* **Action item**: Identify every line in the records below that contains the word "tspan", and reproduce each one.

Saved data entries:
----
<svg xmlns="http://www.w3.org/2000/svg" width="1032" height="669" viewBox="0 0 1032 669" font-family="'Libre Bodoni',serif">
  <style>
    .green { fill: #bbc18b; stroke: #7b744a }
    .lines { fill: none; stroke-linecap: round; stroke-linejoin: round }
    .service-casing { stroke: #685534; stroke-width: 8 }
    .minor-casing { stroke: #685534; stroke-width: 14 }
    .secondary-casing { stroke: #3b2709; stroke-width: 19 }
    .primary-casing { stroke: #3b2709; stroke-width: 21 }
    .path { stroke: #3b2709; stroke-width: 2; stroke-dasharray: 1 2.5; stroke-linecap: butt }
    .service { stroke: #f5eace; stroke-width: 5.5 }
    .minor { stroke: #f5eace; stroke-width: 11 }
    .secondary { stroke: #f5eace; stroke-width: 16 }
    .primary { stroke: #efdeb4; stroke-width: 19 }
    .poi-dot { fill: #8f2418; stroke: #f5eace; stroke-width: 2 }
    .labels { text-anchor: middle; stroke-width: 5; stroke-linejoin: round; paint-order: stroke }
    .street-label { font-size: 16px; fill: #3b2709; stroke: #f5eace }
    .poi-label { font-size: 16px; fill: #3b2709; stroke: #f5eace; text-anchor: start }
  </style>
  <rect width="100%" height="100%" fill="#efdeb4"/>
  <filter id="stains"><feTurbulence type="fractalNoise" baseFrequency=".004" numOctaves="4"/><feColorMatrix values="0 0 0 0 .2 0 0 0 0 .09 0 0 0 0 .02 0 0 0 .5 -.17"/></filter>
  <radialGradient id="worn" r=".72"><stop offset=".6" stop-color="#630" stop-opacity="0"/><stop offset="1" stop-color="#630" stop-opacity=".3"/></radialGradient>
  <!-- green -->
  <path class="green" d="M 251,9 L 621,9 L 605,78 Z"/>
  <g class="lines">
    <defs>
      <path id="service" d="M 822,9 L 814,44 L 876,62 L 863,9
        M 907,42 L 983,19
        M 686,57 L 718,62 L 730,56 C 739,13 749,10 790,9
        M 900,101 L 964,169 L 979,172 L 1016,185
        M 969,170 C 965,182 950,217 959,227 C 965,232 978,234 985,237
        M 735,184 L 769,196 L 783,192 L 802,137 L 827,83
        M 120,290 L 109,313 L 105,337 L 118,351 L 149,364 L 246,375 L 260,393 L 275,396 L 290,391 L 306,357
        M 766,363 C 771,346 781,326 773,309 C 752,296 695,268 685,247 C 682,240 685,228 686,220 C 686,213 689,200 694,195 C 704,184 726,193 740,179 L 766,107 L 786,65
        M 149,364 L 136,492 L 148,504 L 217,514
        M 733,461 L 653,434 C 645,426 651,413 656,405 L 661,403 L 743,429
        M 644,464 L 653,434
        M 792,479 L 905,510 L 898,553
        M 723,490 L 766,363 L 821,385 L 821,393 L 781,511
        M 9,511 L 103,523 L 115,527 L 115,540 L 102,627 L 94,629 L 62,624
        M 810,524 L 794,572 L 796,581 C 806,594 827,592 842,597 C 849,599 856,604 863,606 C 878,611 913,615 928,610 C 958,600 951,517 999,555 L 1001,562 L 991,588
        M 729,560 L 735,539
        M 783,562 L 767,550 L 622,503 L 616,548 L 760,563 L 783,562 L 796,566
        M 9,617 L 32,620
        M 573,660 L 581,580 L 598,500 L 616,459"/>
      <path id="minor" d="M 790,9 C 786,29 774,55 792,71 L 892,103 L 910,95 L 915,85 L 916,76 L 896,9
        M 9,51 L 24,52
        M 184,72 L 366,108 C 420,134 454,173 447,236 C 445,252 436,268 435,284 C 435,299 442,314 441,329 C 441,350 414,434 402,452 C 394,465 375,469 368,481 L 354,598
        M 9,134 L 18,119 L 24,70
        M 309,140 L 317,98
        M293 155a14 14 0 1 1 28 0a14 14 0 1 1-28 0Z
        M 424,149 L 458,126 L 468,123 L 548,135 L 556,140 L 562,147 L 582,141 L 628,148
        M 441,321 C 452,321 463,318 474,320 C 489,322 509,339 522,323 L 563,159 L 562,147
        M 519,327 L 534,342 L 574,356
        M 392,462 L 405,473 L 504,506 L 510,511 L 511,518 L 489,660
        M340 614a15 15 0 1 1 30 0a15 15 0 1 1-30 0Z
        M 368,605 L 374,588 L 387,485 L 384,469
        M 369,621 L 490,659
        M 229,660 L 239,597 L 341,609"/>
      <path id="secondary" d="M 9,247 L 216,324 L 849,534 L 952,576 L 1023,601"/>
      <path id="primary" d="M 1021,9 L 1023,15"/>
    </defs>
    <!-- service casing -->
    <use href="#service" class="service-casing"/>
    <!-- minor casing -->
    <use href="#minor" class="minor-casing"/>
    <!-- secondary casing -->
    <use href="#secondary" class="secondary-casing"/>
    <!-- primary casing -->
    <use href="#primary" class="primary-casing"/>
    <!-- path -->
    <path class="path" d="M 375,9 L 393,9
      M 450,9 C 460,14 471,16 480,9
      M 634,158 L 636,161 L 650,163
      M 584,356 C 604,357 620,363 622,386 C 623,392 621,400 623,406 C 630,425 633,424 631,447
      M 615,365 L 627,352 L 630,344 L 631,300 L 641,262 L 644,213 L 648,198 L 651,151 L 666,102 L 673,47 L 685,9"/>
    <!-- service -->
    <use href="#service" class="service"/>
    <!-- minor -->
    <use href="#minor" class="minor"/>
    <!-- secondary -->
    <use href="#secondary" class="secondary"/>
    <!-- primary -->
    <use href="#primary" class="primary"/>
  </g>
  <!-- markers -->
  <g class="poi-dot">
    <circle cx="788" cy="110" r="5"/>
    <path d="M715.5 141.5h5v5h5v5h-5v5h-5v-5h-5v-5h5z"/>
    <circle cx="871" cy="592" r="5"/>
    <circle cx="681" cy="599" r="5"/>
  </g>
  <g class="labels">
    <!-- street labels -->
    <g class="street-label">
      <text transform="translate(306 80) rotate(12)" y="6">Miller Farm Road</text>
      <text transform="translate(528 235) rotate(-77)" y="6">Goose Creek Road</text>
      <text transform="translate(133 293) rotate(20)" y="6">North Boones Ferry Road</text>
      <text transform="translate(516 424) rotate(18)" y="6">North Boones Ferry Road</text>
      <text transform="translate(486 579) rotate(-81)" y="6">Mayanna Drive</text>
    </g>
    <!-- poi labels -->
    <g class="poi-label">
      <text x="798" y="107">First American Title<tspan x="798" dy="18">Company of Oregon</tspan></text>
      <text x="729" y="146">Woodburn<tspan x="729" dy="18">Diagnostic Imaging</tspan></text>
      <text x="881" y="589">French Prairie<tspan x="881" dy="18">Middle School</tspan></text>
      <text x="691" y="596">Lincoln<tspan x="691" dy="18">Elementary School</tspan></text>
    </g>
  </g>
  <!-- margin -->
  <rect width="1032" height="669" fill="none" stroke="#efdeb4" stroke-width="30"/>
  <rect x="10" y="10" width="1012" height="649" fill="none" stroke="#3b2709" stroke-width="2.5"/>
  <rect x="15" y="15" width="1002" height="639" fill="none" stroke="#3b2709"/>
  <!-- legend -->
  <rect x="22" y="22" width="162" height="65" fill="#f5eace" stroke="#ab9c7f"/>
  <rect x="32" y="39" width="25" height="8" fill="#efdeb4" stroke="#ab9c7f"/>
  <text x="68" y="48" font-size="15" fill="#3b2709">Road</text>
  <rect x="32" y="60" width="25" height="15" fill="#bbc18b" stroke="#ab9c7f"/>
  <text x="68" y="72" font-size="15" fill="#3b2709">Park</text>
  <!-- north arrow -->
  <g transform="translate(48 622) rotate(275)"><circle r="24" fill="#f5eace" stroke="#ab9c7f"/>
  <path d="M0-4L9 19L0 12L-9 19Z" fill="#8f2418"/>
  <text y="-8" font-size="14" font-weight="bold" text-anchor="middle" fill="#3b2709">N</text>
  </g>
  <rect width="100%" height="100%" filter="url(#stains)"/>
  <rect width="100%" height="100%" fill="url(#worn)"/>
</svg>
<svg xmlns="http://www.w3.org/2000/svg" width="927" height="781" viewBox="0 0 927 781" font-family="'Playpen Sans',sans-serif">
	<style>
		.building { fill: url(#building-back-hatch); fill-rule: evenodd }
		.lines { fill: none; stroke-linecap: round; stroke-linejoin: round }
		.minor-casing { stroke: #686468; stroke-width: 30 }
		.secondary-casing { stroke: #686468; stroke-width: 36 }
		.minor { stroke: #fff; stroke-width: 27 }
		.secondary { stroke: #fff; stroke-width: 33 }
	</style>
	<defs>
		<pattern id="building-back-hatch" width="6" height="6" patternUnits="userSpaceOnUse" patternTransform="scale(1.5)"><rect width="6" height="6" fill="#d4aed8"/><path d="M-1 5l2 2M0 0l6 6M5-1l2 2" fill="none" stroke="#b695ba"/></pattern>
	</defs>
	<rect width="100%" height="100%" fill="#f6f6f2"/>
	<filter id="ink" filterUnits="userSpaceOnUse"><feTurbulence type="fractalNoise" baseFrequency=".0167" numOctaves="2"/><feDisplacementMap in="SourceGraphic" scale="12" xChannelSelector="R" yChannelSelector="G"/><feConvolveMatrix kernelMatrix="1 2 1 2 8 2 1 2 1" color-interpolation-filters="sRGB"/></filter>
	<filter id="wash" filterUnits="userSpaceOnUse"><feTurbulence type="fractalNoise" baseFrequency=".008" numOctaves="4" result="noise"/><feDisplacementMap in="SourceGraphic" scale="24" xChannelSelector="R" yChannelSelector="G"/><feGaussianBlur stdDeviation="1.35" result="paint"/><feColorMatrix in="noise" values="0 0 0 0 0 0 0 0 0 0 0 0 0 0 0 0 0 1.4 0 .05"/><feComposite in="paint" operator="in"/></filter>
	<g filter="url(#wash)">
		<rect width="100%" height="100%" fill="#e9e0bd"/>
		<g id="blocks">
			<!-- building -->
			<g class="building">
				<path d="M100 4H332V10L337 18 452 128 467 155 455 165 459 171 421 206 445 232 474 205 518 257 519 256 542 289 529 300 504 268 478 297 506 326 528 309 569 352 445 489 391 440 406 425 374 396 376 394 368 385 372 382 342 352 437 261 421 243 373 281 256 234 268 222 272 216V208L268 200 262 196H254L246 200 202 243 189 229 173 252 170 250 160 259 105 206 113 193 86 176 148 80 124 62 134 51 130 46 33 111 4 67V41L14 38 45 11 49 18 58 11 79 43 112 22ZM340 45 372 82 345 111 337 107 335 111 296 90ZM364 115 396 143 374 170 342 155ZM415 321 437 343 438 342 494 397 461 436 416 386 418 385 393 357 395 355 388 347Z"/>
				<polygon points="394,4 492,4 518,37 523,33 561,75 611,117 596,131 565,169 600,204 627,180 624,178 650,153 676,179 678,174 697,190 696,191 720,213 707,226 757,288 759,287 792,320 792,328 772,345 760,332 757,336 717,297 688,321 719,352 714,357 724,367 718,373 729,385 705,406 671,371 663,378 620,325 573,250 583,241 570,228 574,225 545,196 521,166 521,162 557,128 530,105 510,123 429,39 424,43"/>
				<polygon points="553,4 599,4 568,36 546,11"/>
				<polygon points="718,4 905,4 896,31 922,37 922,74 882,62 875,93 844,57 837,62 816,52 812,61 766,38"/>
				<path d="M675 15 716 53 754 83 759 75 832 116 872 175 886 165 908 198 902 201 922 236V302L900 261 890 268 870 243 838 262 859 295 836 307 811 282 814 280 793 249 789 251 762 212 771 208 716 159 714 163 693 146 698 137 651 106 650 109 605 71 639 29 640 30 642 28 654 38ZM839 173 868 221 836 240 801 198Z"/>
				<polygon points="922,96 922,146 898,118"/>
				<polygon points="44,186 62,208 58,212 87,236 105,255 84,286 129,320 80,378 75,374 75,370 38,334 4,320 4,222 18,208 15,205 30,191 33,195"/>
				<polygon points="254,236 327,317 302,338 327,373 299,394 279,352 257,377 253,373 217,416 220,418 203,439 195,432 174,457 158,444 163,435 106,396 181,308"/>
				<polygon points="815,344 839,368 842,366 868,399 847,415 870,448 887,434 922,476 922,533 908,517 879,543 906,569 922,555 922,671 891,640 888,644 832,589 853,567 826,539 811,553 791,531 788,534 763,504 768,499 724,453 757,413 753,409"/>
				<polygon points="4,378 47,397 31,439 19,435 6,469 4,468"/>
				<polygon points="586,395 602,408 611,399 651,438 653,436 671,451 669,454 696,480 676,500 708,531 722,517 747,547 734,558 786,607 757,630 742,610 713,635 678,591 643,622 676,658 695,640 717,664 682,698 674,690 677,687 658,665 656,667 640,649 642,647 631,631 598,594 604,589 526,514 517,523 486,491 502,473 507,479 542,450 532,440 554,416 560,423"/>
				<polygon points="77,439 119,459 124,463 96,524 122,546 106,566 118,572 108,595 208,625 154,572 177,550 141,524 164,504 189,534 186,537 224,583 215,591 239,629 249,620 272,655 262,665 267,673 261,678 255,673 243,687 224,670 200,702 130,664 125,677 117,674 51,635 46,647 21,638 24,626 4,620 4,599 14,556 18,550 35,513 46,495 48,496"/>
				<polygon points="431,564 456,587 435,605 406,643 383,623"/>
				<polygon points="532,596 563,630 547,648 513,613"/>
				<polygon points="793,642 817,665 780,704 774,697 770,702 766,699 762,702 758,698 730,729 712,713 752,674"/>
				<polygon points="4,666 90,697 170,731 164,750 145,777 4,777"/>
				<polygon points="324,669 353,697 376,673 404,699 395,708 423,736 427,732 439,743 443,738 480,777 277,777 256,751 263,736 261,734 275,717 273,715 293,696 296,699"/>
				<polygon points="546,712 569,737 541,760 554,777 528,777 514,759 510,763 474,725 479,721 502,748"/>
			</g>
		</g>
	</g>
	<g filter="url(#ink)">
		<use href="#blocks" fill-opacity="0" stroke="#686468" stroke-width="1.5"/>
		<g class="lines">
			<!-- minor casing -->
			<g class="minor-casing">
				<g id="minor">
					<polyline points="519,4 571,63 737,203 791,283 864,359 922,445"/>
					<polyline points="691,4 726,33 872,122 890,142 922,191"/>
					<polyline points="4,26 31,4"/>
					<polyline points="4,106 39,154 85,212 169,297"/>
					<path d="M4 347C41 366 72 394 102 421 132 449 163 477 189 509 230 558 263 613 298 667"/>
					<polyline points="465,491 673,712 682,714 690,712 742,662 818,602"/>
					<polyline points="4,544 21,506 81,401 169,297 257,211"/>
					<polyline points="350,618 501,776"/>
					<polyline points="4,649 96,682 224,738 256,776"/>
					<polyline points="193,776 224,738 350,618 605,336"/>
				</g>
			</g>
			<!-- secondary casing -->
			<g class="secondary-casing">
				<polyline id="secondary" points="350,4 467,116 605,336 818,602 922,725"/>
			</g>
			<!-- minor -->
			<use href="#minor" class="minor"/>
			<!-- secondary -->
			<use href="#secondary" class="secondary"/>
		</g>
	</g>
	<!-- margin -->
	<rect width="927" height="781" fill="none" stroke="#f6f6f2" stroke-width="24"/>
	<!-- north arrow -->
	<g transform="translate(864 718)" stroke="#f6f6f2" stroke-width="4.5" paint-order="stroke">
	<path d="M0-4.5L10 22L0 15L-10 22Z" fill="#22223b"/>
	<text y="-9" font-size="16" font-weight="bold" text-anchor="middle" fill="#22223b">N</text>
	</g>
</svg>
----
* **Solution for this problem**:
      <text x="798" y="107">First American Title<tspan x="798" dy="18">Company of Oregon</tspan></text>
      <text x="729" y="146">Woodburn<tspan x="729" dy="18">Diagnostic Imaging</tspan></text>
      <text x="881" y="589">French Prairie<tspan x="881" dy="18">Middle School</tspan></text>
      <text x="691" y="596">Lincoln<tspan x="691" dy="18">Elementary School</tspan></text>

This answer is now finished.